Saved entries:
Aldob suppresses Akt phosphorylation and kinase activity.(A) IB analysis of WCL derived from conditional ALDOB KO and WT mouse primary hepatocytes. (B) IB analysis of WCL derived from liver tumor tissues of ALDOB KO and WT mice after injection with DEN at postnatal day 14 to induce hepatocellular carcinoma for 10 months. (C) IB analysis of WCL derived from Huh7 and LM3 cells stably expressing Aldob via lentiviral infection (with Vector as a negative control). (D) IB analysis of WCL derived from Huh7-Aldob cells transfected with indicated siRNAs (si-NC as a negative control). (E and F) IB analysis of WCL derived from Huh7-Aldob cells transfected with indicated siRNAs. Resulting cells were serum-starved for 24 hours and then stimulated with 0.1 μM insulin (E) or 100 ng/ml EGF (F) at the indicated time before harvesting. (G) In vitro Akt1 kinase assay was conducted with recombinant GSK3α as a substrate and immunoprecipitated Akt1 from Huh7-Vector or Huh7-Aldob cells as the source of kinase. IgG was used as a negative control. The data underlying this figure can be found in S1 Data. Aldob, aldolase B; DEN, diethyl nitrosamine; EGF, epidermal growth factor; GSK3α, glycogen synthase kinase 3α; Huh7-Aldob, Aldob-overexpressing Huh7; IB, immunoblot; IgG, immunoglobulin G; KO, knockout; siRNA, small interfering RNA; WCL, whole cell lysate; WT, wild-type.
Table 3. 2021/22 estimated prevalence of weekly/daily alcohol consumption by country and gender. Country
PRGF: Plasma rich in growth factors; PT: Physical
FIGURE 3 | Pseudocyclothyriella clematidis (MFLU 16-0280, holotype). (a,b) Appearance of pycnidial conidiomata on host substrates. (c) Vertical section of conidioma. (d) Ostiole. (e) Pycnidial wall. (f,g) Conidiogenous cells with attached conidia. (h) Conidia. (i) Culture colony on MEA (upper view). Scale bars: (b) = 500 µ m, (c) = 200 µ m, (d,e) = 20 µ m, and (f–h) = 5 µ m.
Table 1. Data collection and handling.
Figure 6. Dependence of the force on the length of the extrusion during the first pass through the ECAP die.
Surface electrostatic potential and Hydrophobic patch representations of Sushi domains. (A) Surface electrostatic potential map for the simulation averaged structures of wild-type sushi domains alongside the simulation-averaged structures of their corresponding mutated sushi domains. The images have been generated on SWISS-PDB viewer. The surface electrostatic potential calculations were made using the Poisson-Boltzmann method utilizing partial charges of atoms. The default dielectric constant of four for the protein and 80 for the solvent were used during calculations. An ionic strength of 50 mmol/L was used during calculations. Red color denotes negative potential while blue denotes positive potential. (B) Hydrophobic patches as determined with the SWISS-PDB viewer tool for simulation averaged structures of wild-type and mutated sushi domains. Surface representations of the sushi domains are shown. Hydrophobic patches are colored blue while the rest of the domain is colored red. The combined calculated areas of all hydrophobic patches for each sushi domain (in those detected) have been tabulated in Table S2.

-- GOAL OF THE EXERCISE --
Each record must be returned exactly as it is written.

-- RESULT OF THIS EXERCISE --
Aldob suppresses Akt phosphorylation and kinase activity.(A) IB analysis of WCL derived from conditional ALDOB KO and WT mouse primary hepatocytes. (B) IB analysis of WCL derived from liver tumor tissues of ALDOB KO and WT mice after injection with DEN at postnatal day 14 to induce hepatocellular carcinoma for 10 months. (C) IB analysis of WCL derived from Huh7 and LM3 cells stably expressing Aldob via lentiviral infection (with Vector as a negative control). (D) IB analysis of WCL derived from Huh7-Aldob cells transfected with indicated siRNAs (si-NC as a negative control). (E and F) IB analysis of WCL derived from Huh7-Aldob cells transfected with indicated siRNAs. Resulting cells were serum-starved for 24 hours and then stimulated with 0.1 μM insulin (E) or 100 ng/ml EGF (F) at the indicated time before harvesting. (G) In vitro Akt1 kinase assay was conducted with recombinant GSK3α as a substrate and immunoprecipitated Akt1 from Huh7-Vector or Huh7-Aldob cells as the source of kinase. IgG was used as a negative control. The data underlying this figure can be found in S1 Data. Aldob, aldolase B; DEN, diethyl nitrosamine; EGF, epidermal growth factor; GSK3α, glycogen synthase kinase 3α; Huh7-Aldob, Aldob-overexpressing Huh7; IB, immunoblot; IgG, immunoglobulin G; KO, knockout; siRNA, small interfering RNA; WCL, whole cell lysate; WT, wild-type.
Table 3. 2021/22 estimated prevalence of weekly/daily alcohol consumption by country and gender. Country
PRGF: Plasma rich in growth factors; PT: Physical
FIGURE 3 | Pseudocyclothyriella clematidis (MFLU 16-0280, holotype). (a,b) Appearance of pycnidial conidiomata on host substrates. (c) Vertical section of conidioma. (d) Ostiole. (e) Pycnidial wall. (f,g) Conidiogenous cells with attached conidia. (h) Conidia. (i) Culture colony on MEA (upper view). Scale bars: (b) = 500 µ m, (c) = 200 µ m, (d,e) = 20 µ m, and (f–h) = 5 µ m.
Table 1. Data collection and handling.
Figure 6. Dependence of the force on the length of the extrusion during the first pass through the ECAP die.
Surface electrostatic potential and Hydrophobic patch representations of Sushi domains. (A) Surface electrostatic potential map for the simulation averaged structures of wild-type sushi domains alongside the simulation-averaged structures of their corresponding mutated sushi domains. The images have been generated on SWISS-PDB viewer. The surface electrostatic potential calculations were made using the Poisson-Boltzmann method utilizing partial charges of atoms. The default dielectric constant of four for the protein and 80 for the solvent were used during calculations. An ionic strength of 50 mmol/L was used during calculations. Red color denotes negative potential while blue denotes positive potential. (B) Hydrophobic patches as determined with the SWISS-PDB viewer tool for simulation averaged structures of wild-type and mutated sushi domains. Surface representations of the sushi domains are shown. Hydrophobic patches are colored blue while the rest of the domain is colored red. The combined calculated areas of all hydrophobic patches for each sushi domain (in those detected) have been tabulated in Table S2.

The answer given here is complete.